Effectivement, Jakub Vágner reçoit des milliers de lettres de jeunes gens voulant suivre un parcours similaire, et s’orienter vers la pêche sportive, reposant sur un esprit du respect son adversaire. Notons néanmoins cet invraisemblable absence de peur chez Jakub Vágner, dans la mesure où il recherche lui-même des situations extrêmes. Alors pourquoi s’est-il rendu en Syrie et en Irak il y a deux ans ?« C’est justement parce que ces régions ne sont vraiment pas calmes et que pas grand monde y va, que j’ai envie d’y aller. On a donc la possibilité de voir un pays pas encore touché par le tourisme ou par notre monde occidental. Bien évidemment, on peut ne pas avoir de chance, et se retrouver là où il ne faut pas. Mais chaque pays est un peu comme ça. En Amérique du Sud ou au Congo, on peut trouver beaucoup d’endroits similaires à ceux du Moyen-Orient. Je crois que dans tous ces pays le comportement de chacun est important, ainsi que le respect porté à l’égard des personnes qui y vivent. »

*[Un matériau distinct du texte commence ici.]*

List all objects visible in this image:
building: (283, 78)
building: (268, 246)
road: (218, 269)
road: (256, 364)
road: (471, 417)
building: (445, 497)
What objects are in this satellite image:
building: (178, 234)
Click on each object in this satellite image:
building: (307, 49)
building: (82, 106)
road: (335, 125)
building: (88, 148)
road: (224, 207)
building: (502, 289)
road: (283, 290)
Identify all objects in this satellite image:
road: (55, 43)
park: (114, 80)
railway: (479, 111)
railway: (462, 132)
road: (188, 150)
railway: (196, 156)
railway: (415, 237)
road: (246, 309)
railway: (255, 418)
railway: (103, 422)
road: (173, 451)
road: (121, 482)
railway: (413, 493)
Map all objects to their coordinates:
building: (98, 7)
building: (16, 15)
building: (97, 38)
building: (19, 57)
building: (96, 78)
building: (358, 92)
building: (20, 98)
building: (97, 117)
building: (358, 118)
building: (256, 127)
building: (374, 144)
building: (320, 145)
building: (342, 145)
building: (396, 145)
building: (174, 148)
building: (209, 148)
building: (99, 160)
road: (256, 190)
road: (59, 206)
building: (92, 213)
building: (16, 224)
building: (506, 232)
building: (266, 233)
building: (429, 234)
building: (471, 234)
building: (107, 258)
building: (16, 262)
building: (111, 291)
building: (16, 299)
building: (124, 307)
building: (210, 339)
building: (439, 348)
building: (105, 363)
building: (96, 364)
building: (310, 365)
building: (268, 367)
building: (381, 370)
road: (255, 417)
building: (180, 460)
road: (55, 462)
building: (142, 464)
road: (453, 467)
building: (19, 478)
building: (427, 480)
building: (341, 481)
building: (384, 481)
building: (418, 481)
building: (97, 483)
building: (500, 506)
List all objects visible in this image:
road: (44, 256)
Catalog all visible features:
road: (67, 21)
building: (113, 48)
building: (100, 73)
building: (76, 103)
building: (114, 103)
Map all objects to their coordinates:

Afin de cartographier la population des perches du Nil, Jakub Vágner et son équipe réalise, au mois de janvier 2010, une expédition au lac Turkana, situé au nord du Kenya, qui est un des plus grands lacs permanents en milieu désertique et qui contient probablement les plus grandes perches du monde. Lors de cette expédition, il réussit à pêcher une perche dorée du Nil extrêmement rare, le Barbus esocinus, dont la dernière ‘apparition’ a été enregistrée il y a trente ans. C’est peut-être bien à cause de cette passion démesurée pour les poissons, que les succès internationaux de Jakub Vágner ne se sont pas laissés attendre.